In the December 15, 1981 Subscription Agreement he stated that he had sufficient knowledge and experience in business matters to enable him to evaluate the merits of his investment. He admitted to being informed that his investment "is a speculative one and involves a high degree of risk." Further, Zissu acknowledged that no representations or warranties had been made to him by Encore or its agents outside of information contained in the POM. Finally, plaintiff warranted that his statements were true and correct.

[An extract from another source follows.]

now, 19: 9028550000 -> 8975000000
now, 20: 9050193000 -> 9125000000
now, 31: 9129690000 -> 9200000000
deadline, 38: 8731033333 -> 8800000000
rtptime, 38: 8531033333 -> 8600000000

In Paragraph 8 of the Agreement plaintiff agreed to indemnify and hold harmless the partnership and each general and limited partner "against any and all loss, damage or liability due to or arising out of a breach of any representation or warranty" made by plaintiff.

At the same time Zissu's rights under the federal securities laws were preserved. The Agreement specifically stated:

Notwithstanding any of the representations, warranties, acknowledgments or agreements made herein by me, I do not thereby or in any other manner waive any rights granted to me under federal or state securities laws.

Thus, by bringing a claim alleging material oral and written misstatements upon which he had relied, Zissu effectively admitted a breach of the acknowledgment he made that no representations or warranties had been made to him outside the POM.